**What the task requires**: An exact copy of every entry is needed here; the images stay out.

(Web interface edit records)
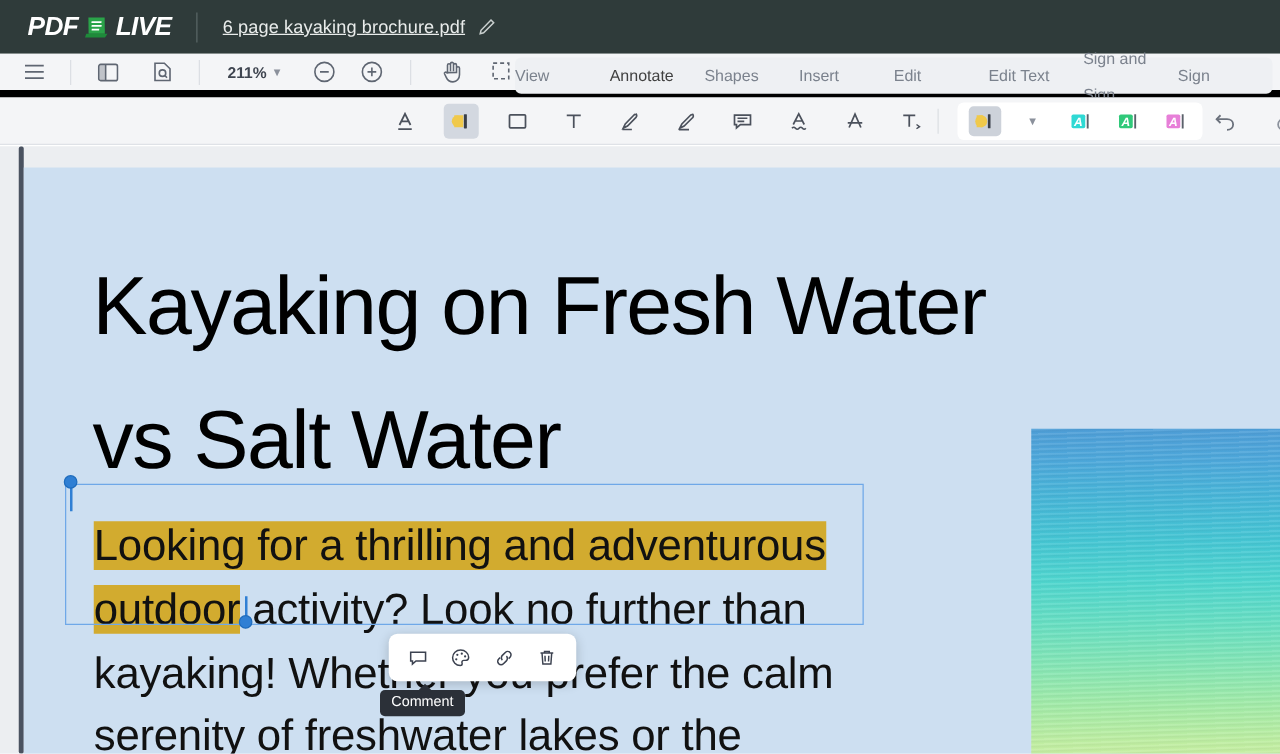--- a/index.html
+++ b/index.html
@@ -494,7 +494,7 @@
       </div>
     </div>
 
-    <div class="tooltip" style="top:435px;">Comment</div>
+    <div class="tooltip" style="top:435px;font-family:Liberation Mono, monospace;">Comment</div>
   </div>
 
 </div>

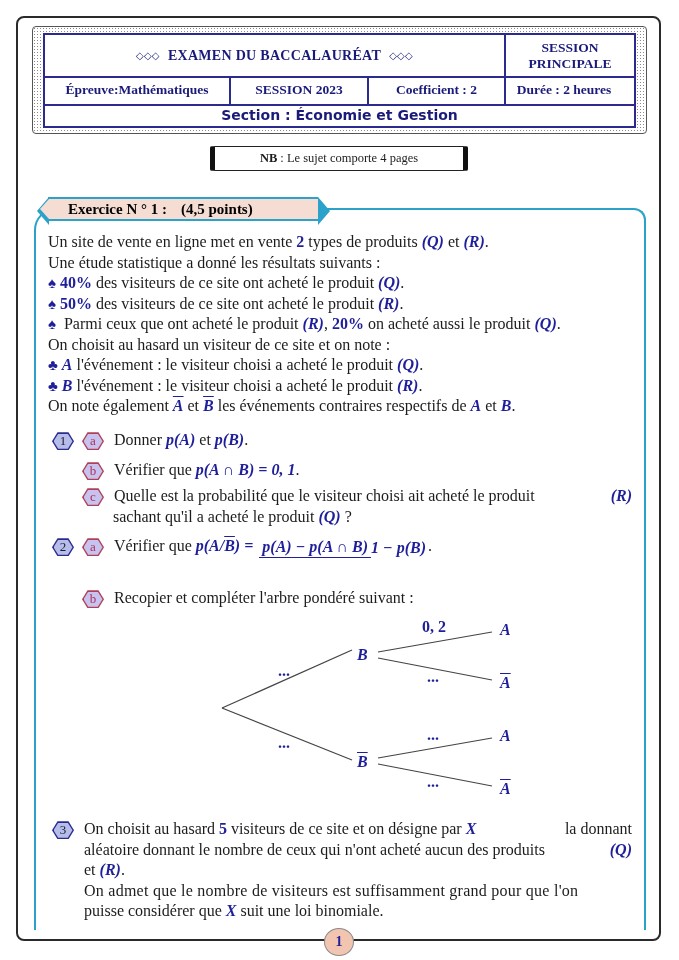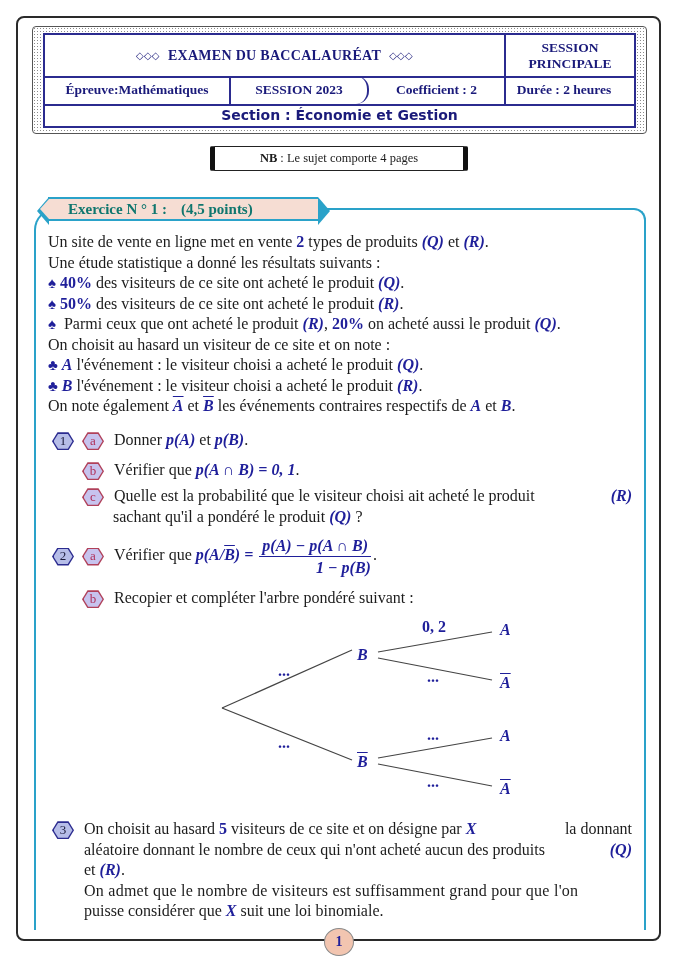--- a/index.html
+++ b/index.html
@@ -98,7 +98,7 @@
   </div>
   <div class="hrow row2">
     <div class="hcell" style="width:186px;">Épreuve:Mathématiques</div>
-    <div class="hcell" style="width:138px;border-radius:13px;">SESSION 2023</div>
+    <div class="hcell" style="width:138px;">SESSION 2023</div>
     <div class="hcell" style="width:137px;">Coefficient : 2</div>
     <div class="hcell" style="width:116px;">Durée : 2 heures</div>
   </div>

**Answer to this task**:
--- a/index.html
+++ b/index.html
@@ -494,7 +494,7 @@
       </div>
     </div>
 
-    <div class="tooltip" style="top:435px;">Comment</div>
+    <div class="tooltip" style="top:435px;font-family:Liberation Mono, monospace;">Comment</div>
   </div>
 
 </div>

--- a/index.html
+++ b/index.html
@@ -98,7 +98,7 @@
   </div>
   <div class="hrow row2">
     <div class="hcell" style="width:186px;">Épreuve:Mathématiques</div>
-    <div class="hcell" style="width:138px;border-radius:13px;">SESSION 2023</div>
+    <div class="hcell" style="width:138px;">SESSION 2023</div>
     <div class="hcell" style="width:137px;">Coefficient : 2</div>
     <div class="hcell" style="width:116px;">Durée : 2 heures</div>
   </div>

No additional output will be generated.